---------- DATA LISTING ----------

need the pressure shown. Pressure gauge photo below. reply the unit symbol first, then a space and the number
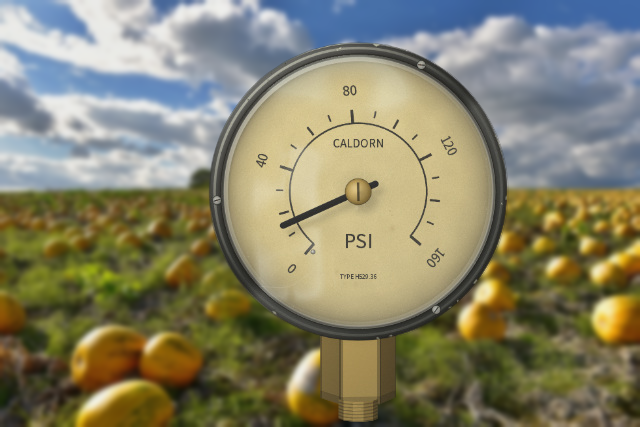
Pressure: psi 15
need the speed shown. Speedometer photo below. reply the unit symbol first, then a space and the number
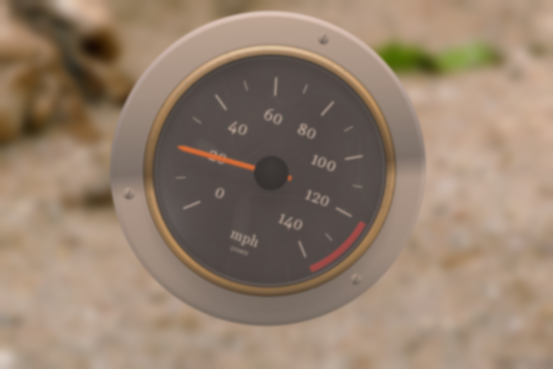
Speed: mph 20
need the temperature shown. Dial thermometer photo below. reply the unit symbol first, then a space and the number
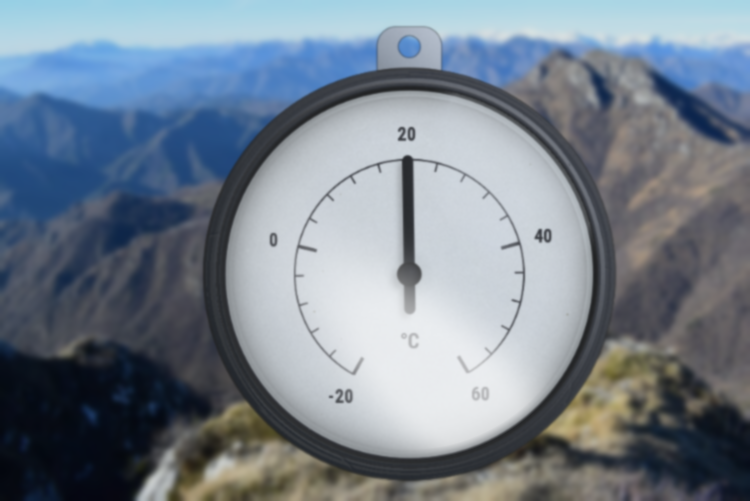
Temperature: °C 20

----------
---------- DATA LISTING ----------

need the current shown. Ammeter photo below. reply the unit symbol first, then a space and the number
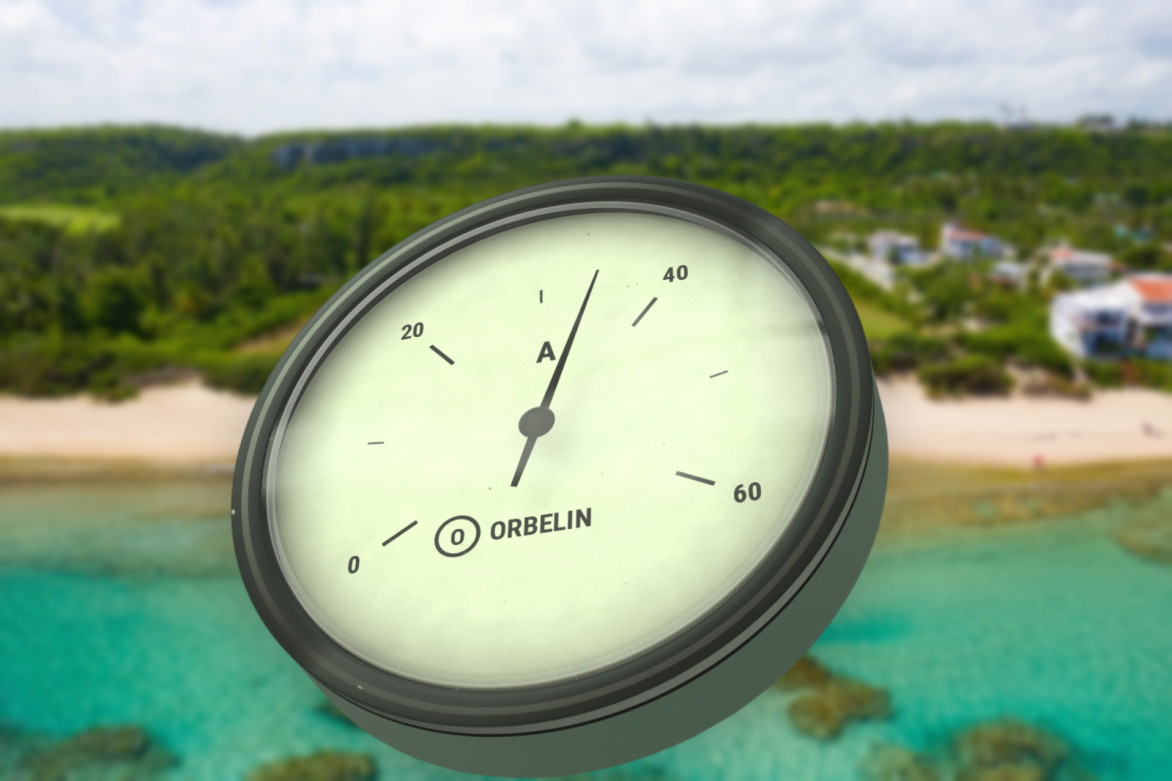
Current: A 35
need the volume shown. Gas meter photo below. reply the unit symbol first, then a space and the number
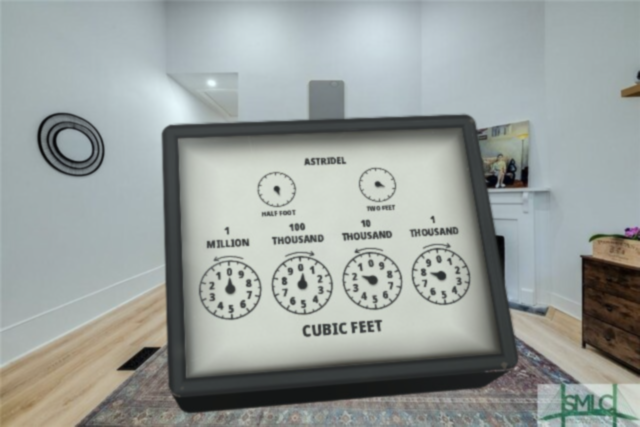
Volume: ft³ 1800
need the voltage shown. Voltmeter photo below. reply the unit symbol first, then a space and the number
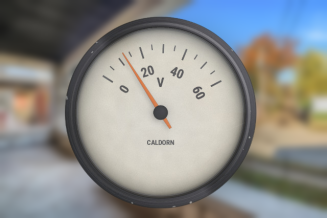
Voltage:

----------

◆ EXERCISE OBJECTIVE ◆
Copy the data from the line with "need the pressure" to the line with "Temperature: °C 20", swapping "reply" for "give" and changing nothing else. Leave the pictures out.

◆ THE ANSWER ◆
need the pressure shown. Pressure gauge photo below. give the unit symbol first, then a space and the number
Pressure: psi 15
need the speed shown. Speedometer photo below. give the unit symbol first, then a space and the number
Speed: mph 20
need the temperature shown. Dial thermometer photo below. give the unit symbol first, then a space and the number
Temperature: °C 20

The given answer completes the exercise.